Harry Hauenschild was born in Clermont, Queensland on 26 August 1933. He attended the Rockhampton Technical High School before commencing work in the Queensland Railways in 1948 as a lad porter but soon won a position as an apprentice boilermaker. He joined the Boilermakers Society of Australia, which amalgamated a number of times with other metals unions to become the Amalgamated Metal Workers Union, and is now the Australian Manufacturing Workers Union (AMWU).
As soon as Hauenschild was out of his apprenticeship he became a shop steward, a role he continued until he became the president of the Rockhampton branch and then went on to become a paid official of the union. For many years Hauenschild continued as President of the AMWU. Hauenschild joined the Australian Labor Party in 1960 in Rockhampton and remained a member until 2004. Along with Jack Egerton, Neal Kane, Tom Burton and others, Harry was part of the influential Trades Hall group of union officials who in the 1970s controlled both Queensland’s union movement through the TLC, and also, the ruling body of the Labor Party – the Queensland Central Executive. When Egerton accepted a knighthood in 1976, Hauenschild assumed the role of President of the TLC, a position he held until 1990.

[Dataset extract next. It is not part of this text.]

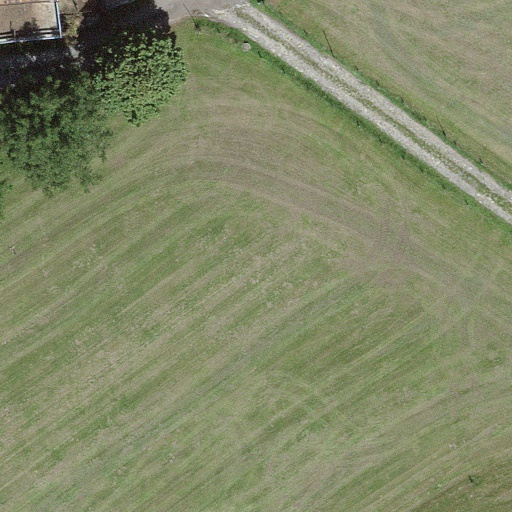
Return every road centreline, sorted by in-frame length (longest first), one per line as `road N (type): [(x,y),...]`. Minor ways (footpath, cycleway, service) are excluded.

Harry Hauenschild became Senior Vice President of the Queensland branch of the Labor Party in 1977 and continued in that role until 1981. Through the late 1970s, he was the principal spokesperson for the Old Guard or Trades Hall group who opposed reforms within the Labor Party leading to the National Executive decision to intervene in the affairs of the Queensland branch in March 1980. A fight through the courts resolved the issue in favour of reform. A lifelong advocate for apprenticeship training, Hauenschild was appointed Commissioner for Training with the Department of Employment, Vocational Education Training and Industrial Relations, serving from 1990 until 2000.
He retired in 2003. In recognition of his work in the trade union movement, Hauenschild became an Officer of the Order of Australia in 1988 and he also received the Centenary Medal in 2001 for his distinguished service to industrial relations. Harry died on 16 July 2011.